Fuel resistant adhesive

GordoSD

Well-known Member
I've finished cleaning and prepping my gas tanks for the H and SMTA. Refurbished the outlet strainers and made up new steel lines. I drilled out the tops of the strainers to 5/8 and installed 1 inch sections of copper freezer pipe into them for little stand pipes. The copper tubes go in there nicely but are not tight. I can rotate them with my fingers.
I'd like to cement them in there. I need a fuel resistant adhesive. Where to find and who makes it? Would JD Weld hold up immersed in gasoline?
Is there a metal product like pipe thread teflon sealing tape?
I tried tinfoil but it's too thick.
Then what do you guys use on the strainer threads when installing them into the tank bottom?

Gordo
 
JB weld will do the job. Just be sure to let it cure at least overnight before exposing it to gas. I made a similar standpipe on my M and used JB to hold it in place. That was at least 8? years ago. still in place and still holding.
 
Rusty, how long did you make it? Mine extend 5/8 of an inch from the strainer, and are set 3/8 inch deep into it. I saw the tip on the Ford board. And there was some discussion in the Ford archives.

Gordo
 
Gordo - JB Weld will hold up for a long time, but it won't last indefinitely immersed in gas.

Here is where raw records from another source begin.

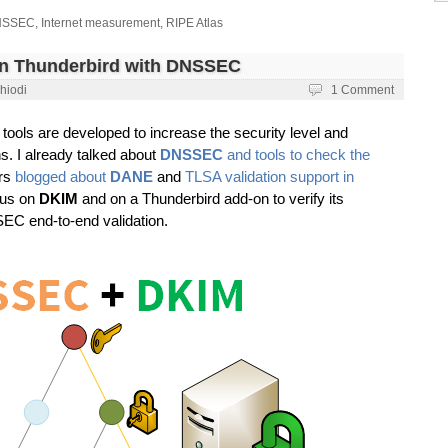
NSSEC
,
Internet measurement
,
RIPE Atlas
on Thunderbird with DNSSEC
hiodi
1 Comment
tools are developed to increase the security level and
ns. I already talked about
DNSSEC
and tools to check the
ers
blogged about
DANE
and
TLSA validation support in
ocus on
DKIM
and on a Thunderbird add-on to verify its
EC end-to-end validation.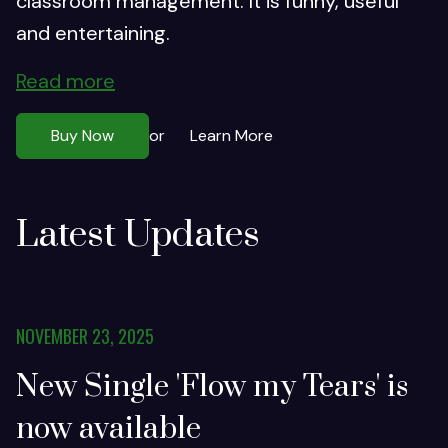
classroom management. It is funny, useful
and entertaining.
Read more
Buy Now
Learn More
or
Latest Updates
NOVEMBER 23, 2025
New Single 'Flow my Tears' is
now available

I've patched several carb floats, strainer screens etc. with JB. Discovered that after 6 - 8 years of exposure to gas the JB tends to soften and lose its bond.

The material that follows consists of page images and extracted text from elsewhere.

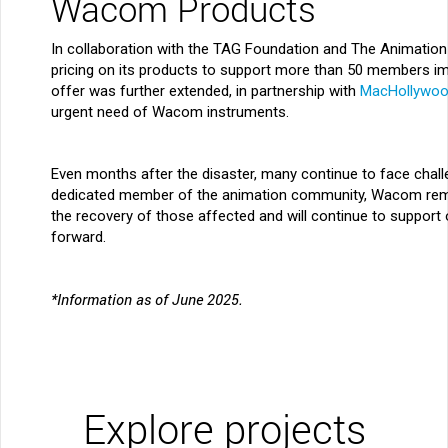
Wacom Products
In collaboration with the TAG Foundation and The Animation
pricing on its products to support more than 50 members imp
offer was further extended, in partnership with
MacHollywo
urgent need of Wacom instruments.
Even months after the disaster, many continue to face chal
dedicated member of the animation community, Wacom rema
the recovery of those affected and will continue to support 
forward.
*Information as of June 2025.
Explore projects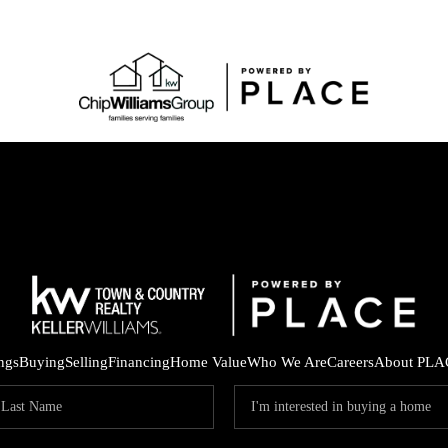
ings
Buying
Selling
Financing
Home Value
Who We Are
Careers
About PLA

(Incidentally I found the same thing happens to JB when it's continually immersed in motor oil.)

I'm sure there are gas-resistant epoxies, etc. out there - I just don't know what they are.

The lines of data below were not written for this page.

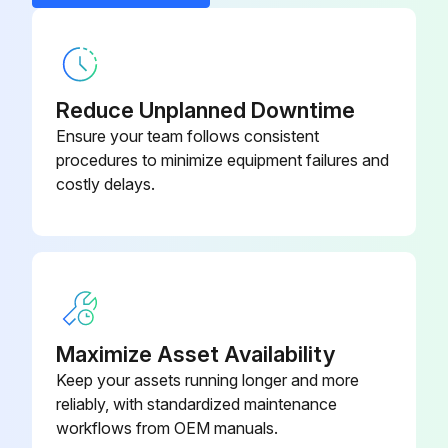
- Replace Oil filter
- Replace Air filter
- Clean/Adjust/Replace Spark plugs
Reduce Unplanned Downtime
Ensure your team follows consistent
- Tighten/Replace Loose or missing fasteners
procedures to minimize equipment failures and
costly delays.
Run this procedure
100 Hourly GM 3.0L Engine Maintanance
- Check coolant level
Maximize Asset Availability
- Check oil level
Keep your assets running longer and more
reliably, with standardized maintenance
- Check oil, fuel, and coolant systems for leaks
workflows from OEM manuals.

Any way you can solder the standpipes in place? (Probably not because the sediment bulb body is likely zinc diecast...). Or can you expand 'em (work 'em a bit over a suitable mandrel, etc to start a bit of a flare at the end) to give 'em a light interference fit into the strainer assembly?

----

For sealing the sediment bulb threads in the tank bottom, regular old teflon tape works fine and it lasts indefinitely.
 
How about using a nail or punch to swell up the pipe so it presfits into the fitting. If one of them is copper, and the other is zink, there may be corrosion due to electrolysis. (just a thought) JimN
 
Gordo, I've had good successes with PVC jointing cement. Tipped some in a 10-20 fuel tank and Honda farm bike tank and no more leaks or seepages. Secret is to shake and rotate the tank after you've poured the cement in to spread it and let it sit for 24hrs afterwards.
Also made a new carby float for a 15-30 with cork coated in PVC cement.
 
I use this stuff called Seal-all it is made for gas and oil.it is a contact adhesive and sealant it will seal up a gas tank great. it drys fast and it holds up well. I see on the tube they have a web site www.seal-all.com. I get it at my local hardware store.
I think this will work great for what you want to do.
Good Luck Ed
 
I don't remember exactly on the depth or the length, but I'm sure it is close to what you did.
I think I made mine out of a piece of steel fuel line, probably 5/16". I know I had to drill out the inside of the inlet to get it to fit. If I remember right, I also JB'd a strainer screen from a fuel inlet fitting onto the standpipe. The whole thing sticks up about 1 1/2" from the bottom of the tank.
 
Seemed like a brilliant solution. Used a tapered nailset the right size and "swelled the tube. It was TIGHT to get in there with my hand. Got it about 1/2 way in. When I tapped it home with a very small hammer, it just reformed back to it's original size, loose. Will go with the PVC cement. I had another old strainer body, so I drilled that in the press with a 19/64 bit. Too small, so I polished the tube on a motor driven cork abrasive wheel til it was a very very snug fit. BTW what size is a letter F bit?
Thanks for the help guys. I'll let you know in a year how much gook is at the bottom of the tank, that is NOT going through the fuel system.
Wonder if I will end up with 1/2 inch of ice down there next winter?
Also just for info, the gasket and strainer from IH was less than 3 dollars.

Gordo
 
I Googled fuel reistant adhesive and saw that. But no luck finding any in this little town on the prairie.

Gordo
 
Rusty, do you have a source for those fuel inlet screens? I have some inlet fittings w/o them. At 18 dollars a pop at IH I'd like to refurbish those fittings with screens.

Gordo
 
I've been searching those fittings everywhere I can think of for about 5 years now, and I still have to get them at Case-IH, and yes, they are about $18 a pop.